EFE
Actualizado 30/01/2026 – 14:04CET
La NWSL estuvo a un paso de perder a Trinity Rodman. Muy cerca. La mayor estrella del fútbol femenino en Estados Unidos miraba a Europa mientras su liga comprobaba, tarde, que el límite salarial se le quedaba pequeño para retener a su principal activo.
La solución llegó con prisas y con nombre propio. La ‘High Impact Player Rule’, conocida ya como la ‘Norma Rodman’, un mecanismo excepcional que permite a los clubes romper el techo salarial para casos muy concretos. Un movimiento de emergencia que recuerda a la ‘Norma Beckham’ que en su día impulsó la MLS.
La alarma saltó tras meses de negociaciones estancadas, frustración en el entorno de la jugadora y del Washington Spirit, y ofertas millonarias procedentes del extranjero cayendo una tras otra. La NWSL vio las orejas al lobo.
Rodman, con solo 23 años, quedaba libre el 31 de diciembre tras finalizar su contrato. El Spirit no podía acercarse a un salario acorde a su estatus porque el límite salarial de la liga para 2026 está fijado en 3,5 millones de dólares para toda la plantilla. Su propietaria, Michele Kang, tenía músculo económico, pero estaba atada de manos.
La marcha de Rodman habría sido un golpe durísimo para la competición.
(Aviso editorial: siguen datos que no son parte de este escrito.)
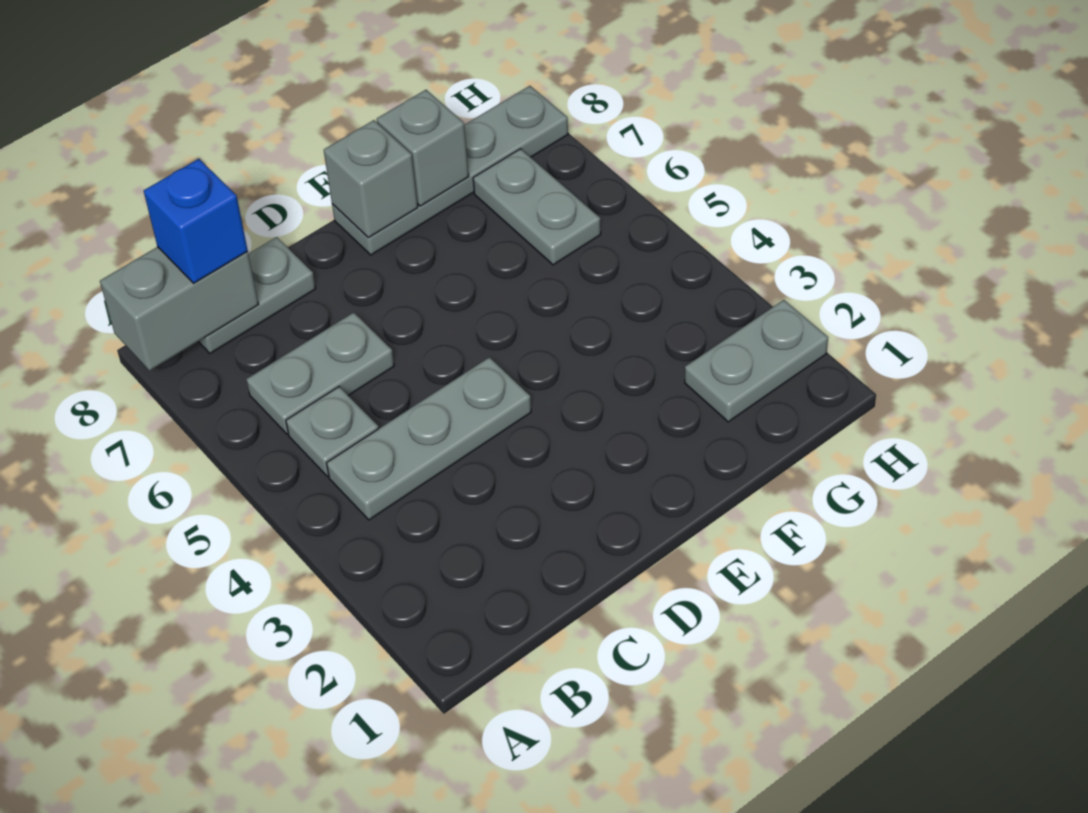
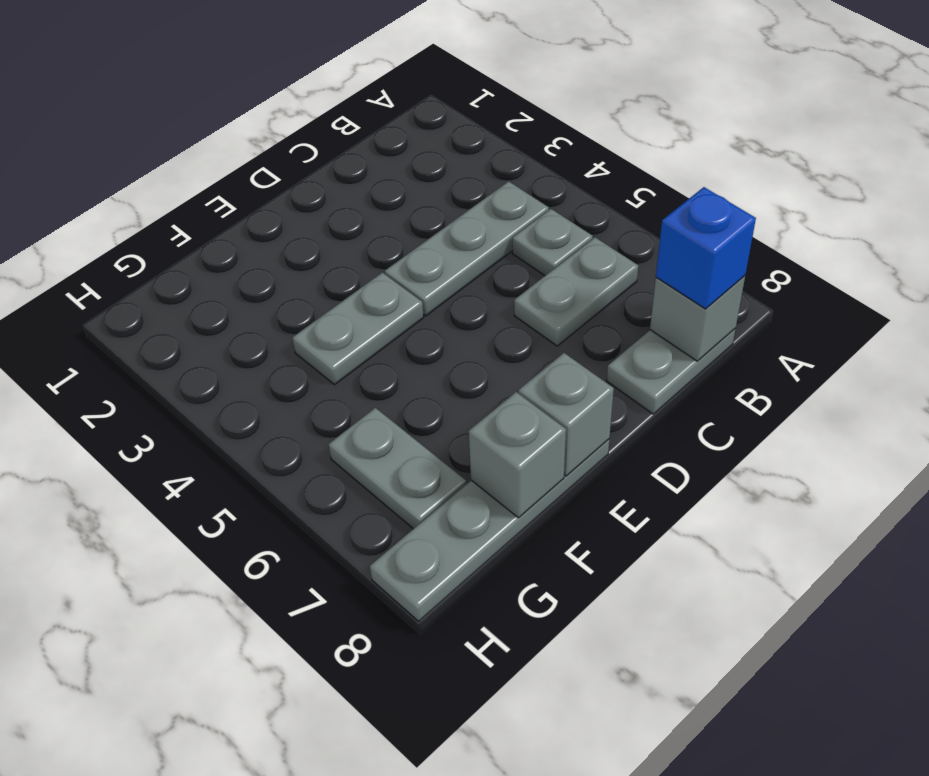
grey 1x2 brick [100,247,259,371] -> grey 1x1 brick [650,276,745,361]
grey 1x2 plate [685,300,828,422] -> grey 1x2 plate moved to [292,272,424,385]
Más aún en una temporada en la que ya había visto salir rumbo al Chelsea a Alyssa Thompson y Naomi Girma. Retener a ‘Tri’ dejó de ser un asunto deportivo para convertirse casi en cuestión de Estado.
Poco antes de Año Nuevo, la NWSL movió ficha. Anunció oficialmente la ‘High Impact Player Rule’, que permite a los clubes superar el límite salarial en hasta un millón de dólares para un grupo muy reducido de futbolistas consideradas de alto impacto.
La norma se apoya en ocho criterios, deportivos y comerciales. Estar entre las 30 mejores del Balón de Oro, figurar entre las 11 jugadoras con más minutos en la selección estadounidense, haber sido incluida en el once ideal de la NWSL o aparecer en el ‘top 150’ de deportistas más comerciales de SportsPro Media, entre otros.
Rodman cumple siete de los ocho requisitos posibles, el restante reservado para guardametas. Encajaba como un guante.
Gracias a esta excepción, el Washington Spirit, dirigido por el español Adrián González, pudo poner sobre la mesa una oferta real. La semana pasada cerró un contrato por tres temporadas más, con un salario cercano a los dos millones de dólares anuales. Es la primera futbolista que se beneficia de este nuevo mecanismo.
Su agente, Mike Senkowski, de Upper 90 Sports Group, difundió que Rodman pasaba a ser la jugadora mejor pagada del mundo. No está claro si su contrato supera al de Aitana Bonmatí con el FC Barcelona, pero el mensaje quedó claro.
Michele Kang, la empresaria más influyente del fútbol femenino, propietaria también del OL Lyonnes francés y del London City Lionesses inglés, fue rotunda: «Trinity es una jugadora de generación única, pero, aún más importante, representa el futuro de este club y del fútbol femenino».
«Este acuerdo refleja nuestra convicción de que el talento de élite merece un compromiso de élite. En el Spirit estamos construyendo algo duradero. Un club que compite cada temporada por campeonatos, que invierte en la excelencia y que crea un entorno donde las jugadoras de clase mundial puedan prosperar a largo plazo», añadió.
La ‘Norma Rodman’ mira directamente al espejo de la ‘Norma Beckham’, creada por la MLS en 2007 para facilitar la llegada del inglés al Los Angeles Galaxy. Aquella regla permite a los clubes contar con hasta tres futbolistas fuera del límite salarial para competir en el mercado global.
Sigue vigente hoy. Y fue el propio Beckham quien, ya como copropietario del Inter Miami, la utilizó para atraer a Lionel Messi, Jordi Alba y Sergio Busquets. Ahora, la NWSL ya tiene su propio salvavidas. Y tiene nombre y apellido.